# Can you solve a 3x3 puzzle in N moves, knowing...



## gurthbruins (Dec 14, 2018)

Can you solve a 3x3 puzzle in N moves, knowing that N moves have been used to scramble the Cube? For instance if I scramble a Cube by doing 17 moves, can you solve it in 17 moves? Or if 17 is too high a number to manage, what number can be managed?


----------



## AbsoRuud (Dec 14, 2018)

You can always solve it in X moves where X <= N. Whether you can figure out those moves is a whole other thing.


----------



## Billabob (Dec 14, 2018)

AbsoRuud said:


> You can always solve it in X moves where X <= N. Whether you can figure out those moves is a whole other thing.


Not entirely true. In QTM, a scramble with odd/even N will always take an odd/even number of moves to solve. This is because a single turn does an odd number of swaps on both corners and edges, so if the scramble has an odd permutation of corners it will always take an odd number of moves to solve. (At least I think so. Please correct me if I’m mistaken)

In HTM your statement is true because you can just do U2 U' instead of U to add 1 to the move count.


----------



## AbsoRuud (Dec 14, 2018)

I am not familiar with QTM or HTM.


----------



## cuber314159 (Dec 14, 2018)

AbsoRuud said:


> I am not familiar with QTM or HTM.


QTM: quarter turn metric: any 90° turn of any face is one move
HTM: half turn metric: any turn of any face is one move


----------



## AbsoRuud (Dec 14, 2018)

I still think my statement is true. The lowest number of moves needed to solve a cube is always lower or equal to the number of moves used to scramble. Whether it needs to be a multiple of 2 less than the number of moves to scramble is another discussion altogether.


----------



## cuber314159 (Dec 14, 2018)

AbsoRuud said:


> I still think my statement is true. The lowest number of moves needed to solve a cube is always lower or equal to the number of moves used to scramble. Whether it needs to be a multiple of 2 less than the number of moves to scramble is another discussion altogether.

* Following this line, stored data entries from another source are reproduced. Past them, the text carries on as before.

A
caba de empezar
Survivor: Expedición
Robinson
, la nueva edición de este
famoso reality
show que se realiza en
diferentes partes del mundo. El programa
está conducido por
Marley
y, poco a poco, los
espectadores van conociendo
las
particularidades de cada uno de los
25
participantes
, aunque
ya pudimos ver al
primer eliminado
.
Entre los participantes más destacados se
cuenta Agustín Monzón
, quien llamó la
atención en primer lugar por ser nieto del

Well obviously as long as the same way of counting the moves is used.


----------



## SenorJuan (Dec 14, 2018)

I've tried this 'solving challenge' quite a number of times, in fact we even did it back in the 80's. I would scramble, then put the puzzle down for an hour, so I didn't have any worthwhile memory of what moves I did.
A limit of 12 turns is the best I can manage, but I'm sure more competent people could do better, especially with practice. 17 turns is a lot, though. It would also be very time-consuming.
I recall Jessica Fridrich mentions it on her website, at an early competition she attended, another competitor was solving 10-move scrambles easily.


----------



## xyzzy (Dec 14, 2018)

SenorJuan said:


> 17 turns is a lot, though. It would also be very time-consuming.

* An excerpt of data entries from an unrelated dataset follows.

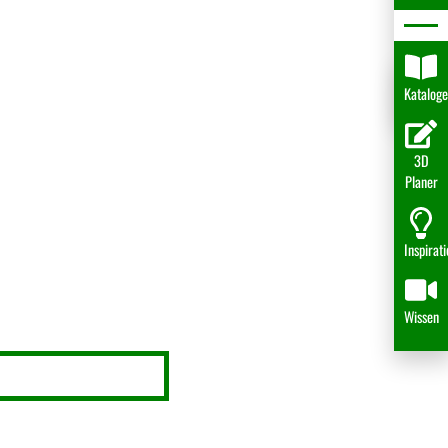
Katalog
3D
Planer
Inspirat
Wissen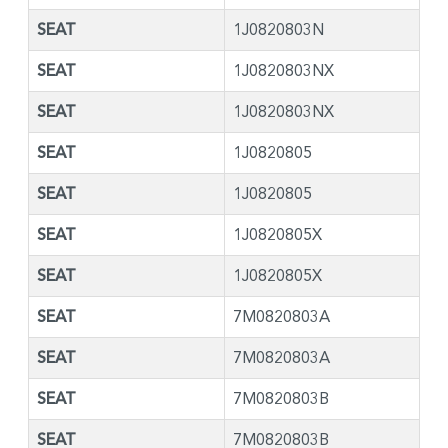
SEAT
1J0820803N
SEAT
1J0820803NX
SEAT
1J0820803NX
SEAT
1J0820805
SEAT
1J0820805
SEAT
1J0820805X
SEAT
1J0820805X
SEAT
7M0820803A
SEAT
7M0820803A
SEAT
7M0820803B
SEAT
7M0820803B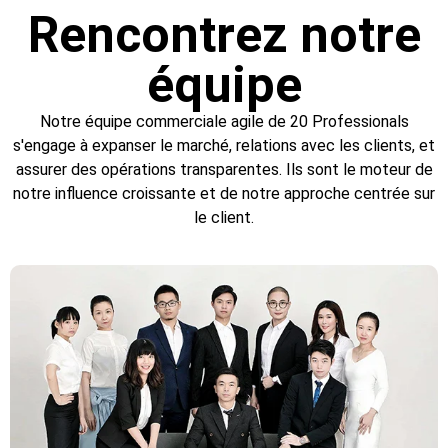
Rencontrez notre
équipe
Notre équipe commerciale agile de 20 Professionals
s'engage à expanser le marché, relations avec les clients, et
assurer des opérations transparentes. Ils sont le moteur de
notre influence croissante et de notre approche centrée sur
le client.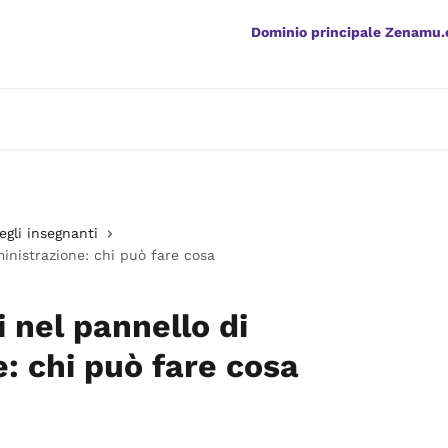
Dominio principale Zenamu
egli insegnanti
inistrazione: chi può fare cosa
 nel pannello di
: chi può fare cosa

At that point, you're really doing an FMC attempt, trying to look for the optimal solution. 17 moves is enough to cover around a quarter of all possible scrambles.

(Granted, a large proportion of 17-move scramble sequences will have optimal solutions that are 15 or 16 moves long, but that still doesn't mean it's easy to find a 17-move solution.)


----------



## SenorJuan (Dec 14, 2018)

Solving success depends on the 'rules' you choose. If you choose to only make 'counting' turns, and work it out entirely in your head, it's unsurprisingly harder than allowing 'trial moves' , to see where a two or three-move sequence gets you.

Maybe it's an idea for a Forum competition. 

It's obviously best if someone else executes the scramble for you, then you're totally unaware of the scramble, and the length of it.
If you're self-scrambling, one strategy is to scramble, say, 4 cubes with different scrambles. Mix them up, put them away for a few hours. When you come to the solve attempts, you'll have no idea which is which, and hopefully gain no advantage.


----------



## Klaudiusz Szyprocinski (Jan 7, 2019)

SenorJuan said:


> A limit of 12 turns is the best I can manage, but I'm sure more competent people could do better, especially with practice.



Do you have any proof?


----------